__PROBLEM REQUIREMENTS__. Write out an exact copy of the line with "Page size: 1500x1125." and of each line after it, through the end of the records below.
- - - - - - -
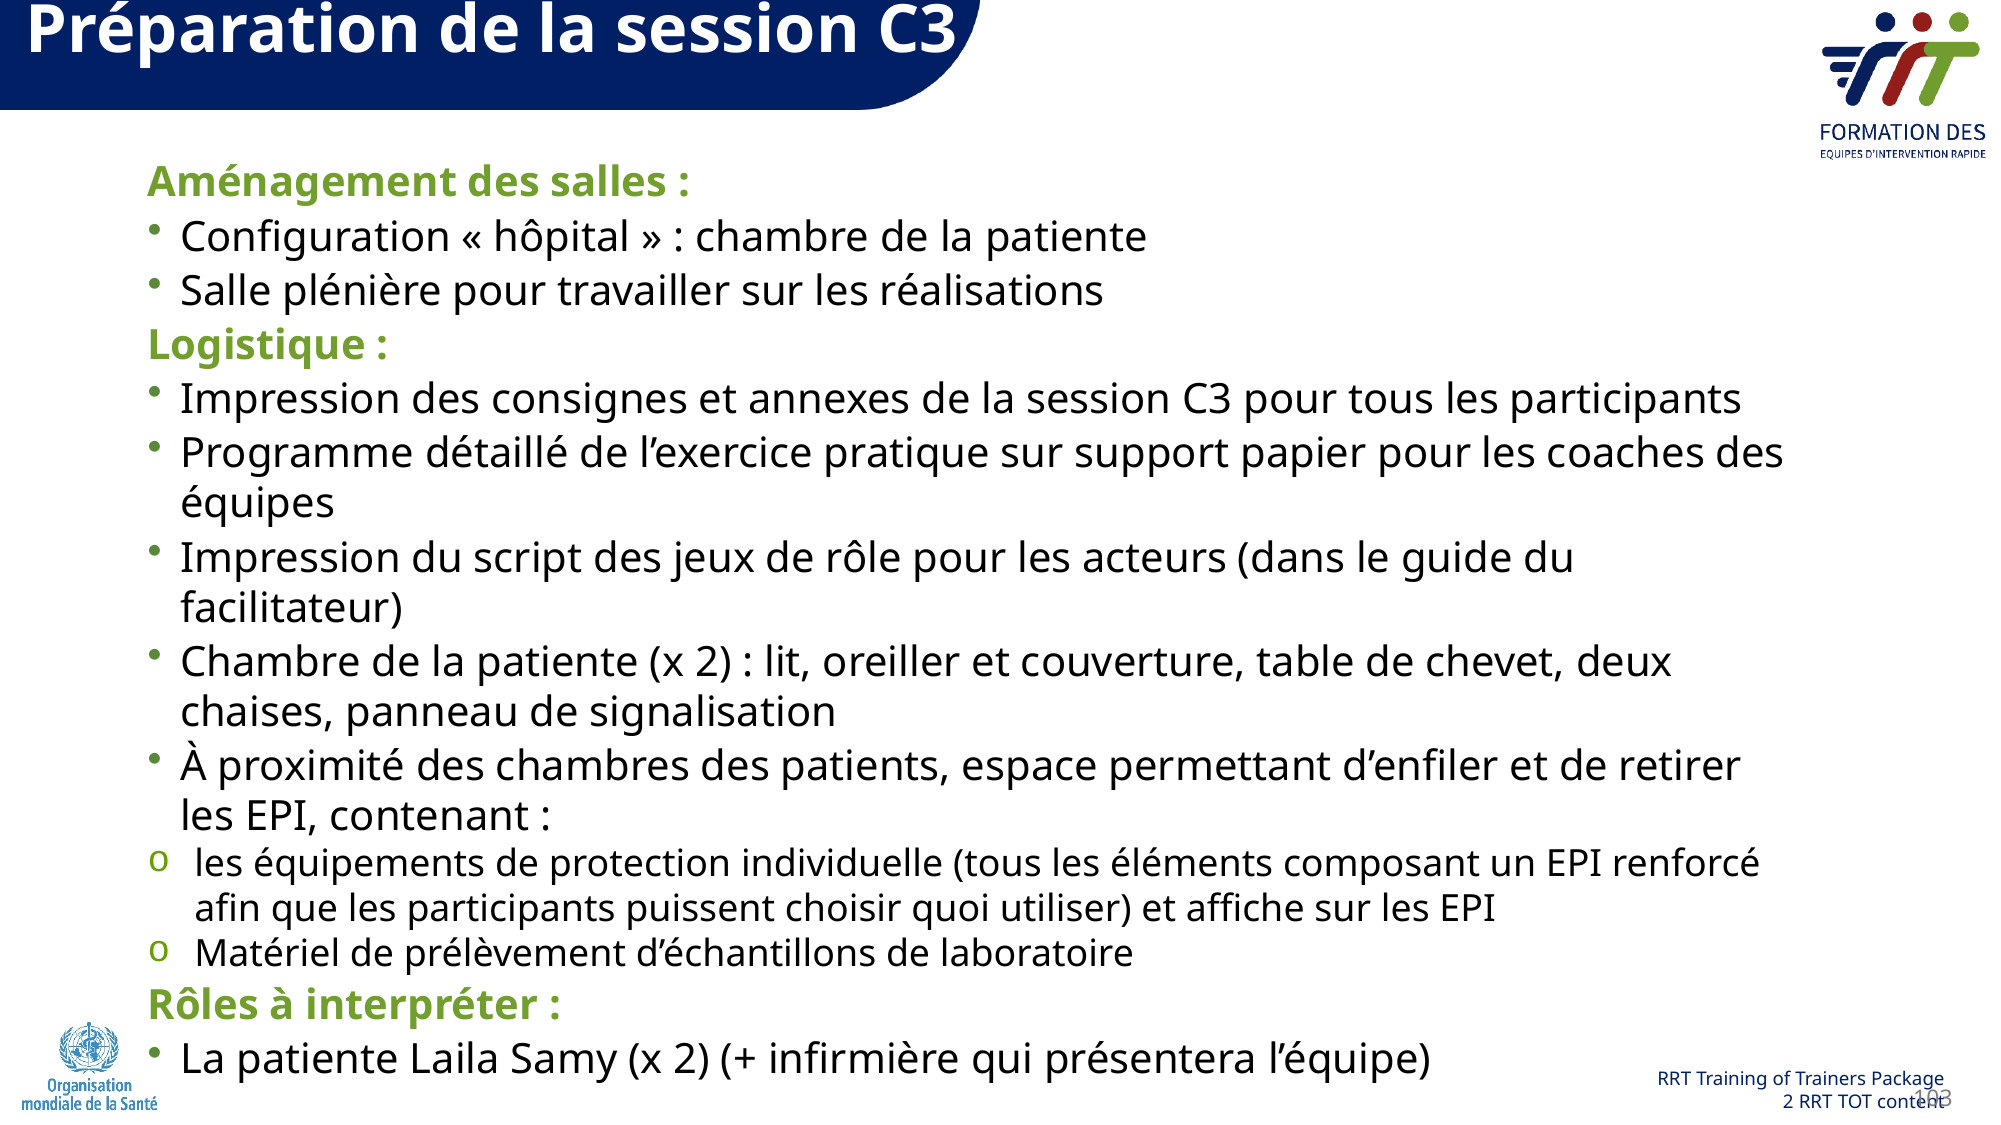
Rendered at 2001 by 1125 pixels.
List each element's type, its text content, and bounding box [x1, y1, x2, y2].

picture [0, 0, 981, 110]
text_box Aménagement des salles : Configuration « hôpital » : chambre de la patiente Salle plénière pour travailler sur les réalisations Logistique : Impression des consignes et annexes de la session C3 pour tous les participants Programme détaillé de l’exercice pratique sur support papier pour les coaches des équipes Impression du script des jeux de rôle pour les acteurs (dans le guide du facilitateur) Chambre de la patiente (x 2) : lit, oreiller et couverture, table de chevet, deux chaises, panneau de signalisation À proximité des chambres des patients, espace permettant d’enfiler et de retirer les EPI, contenant : les équipements de protection individuelle (tous les éléments composant un EPI renforcé afin que les participants puissent choisir quoi utiliser) et affiche sur les EPI Matériel de prélèvement d’échantillons de laboratoire Rôles à interpréter : La patiente Laila Samy (x 2) (+ infirmière qui présentera l’équipe) [140, 147, 1803, 1125]
title Préparation de la session C3 [17, 0, 1137, 86]
picture [20, 1020, 140, 1111]
picture [1820, 11, 1986, 160]
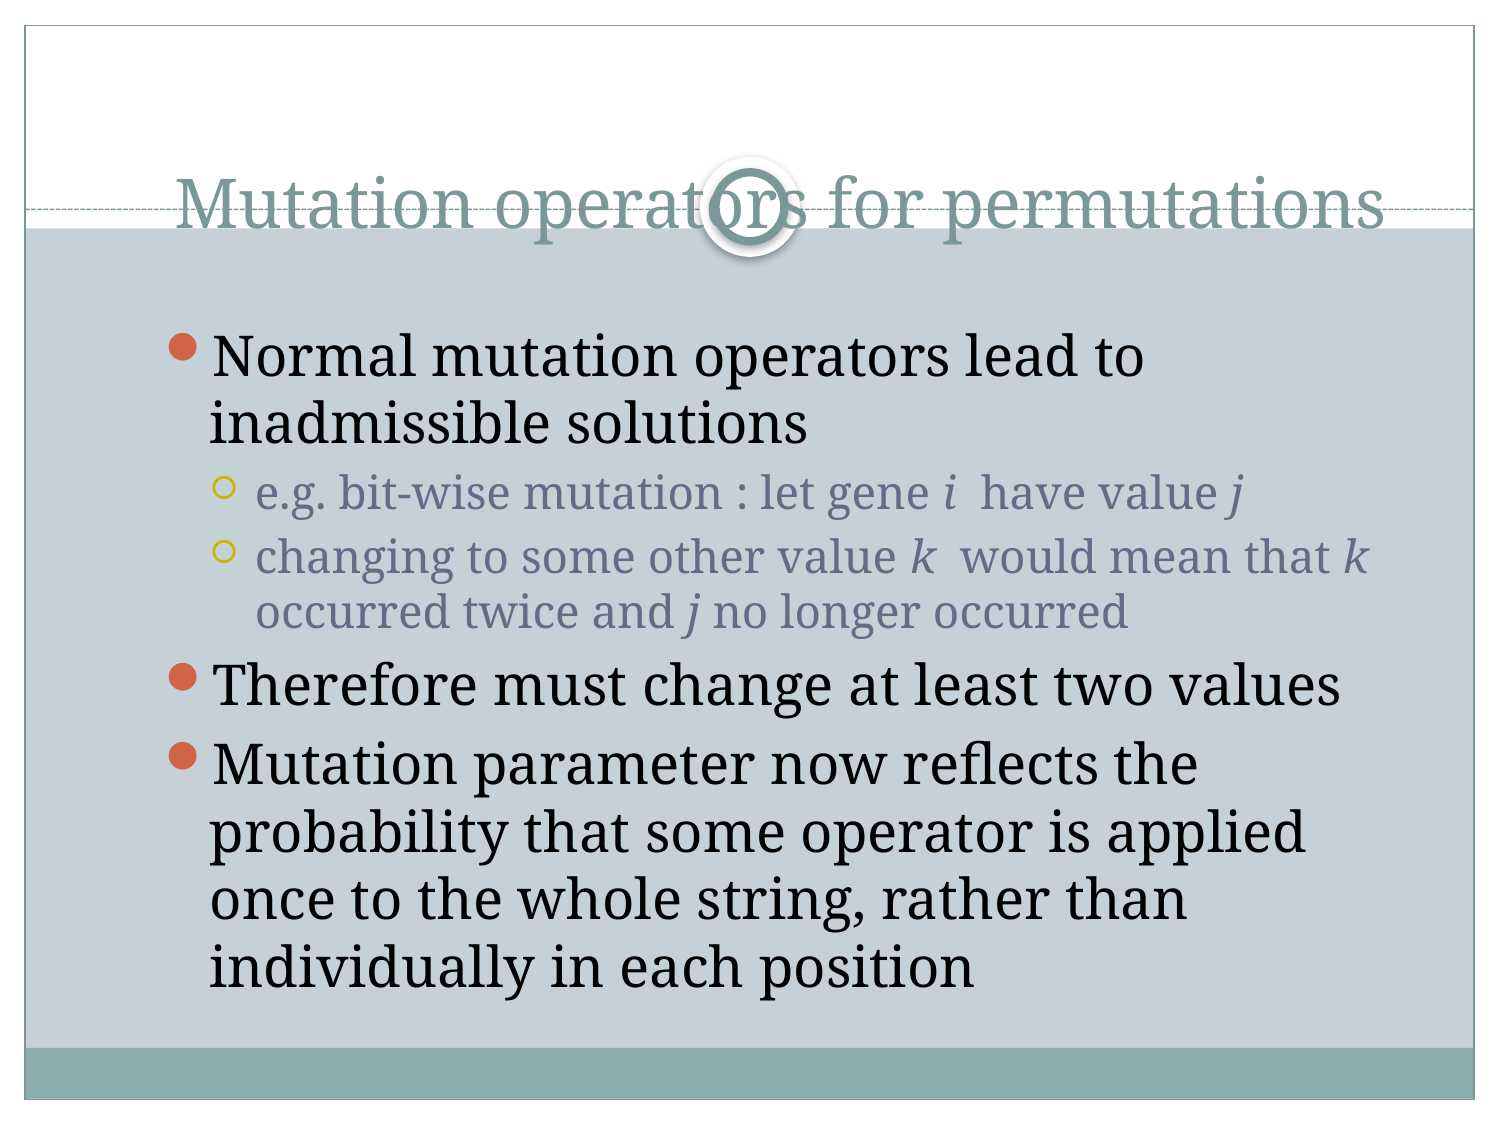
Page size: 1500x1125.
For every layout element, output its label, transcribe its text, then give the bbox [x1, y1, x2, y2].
- - - - - - -
__REPLY__.
Page size: 1500x1125.
For every layout element, output its label, transcribe its text, then give the bbox [x1, y1, x2, y2].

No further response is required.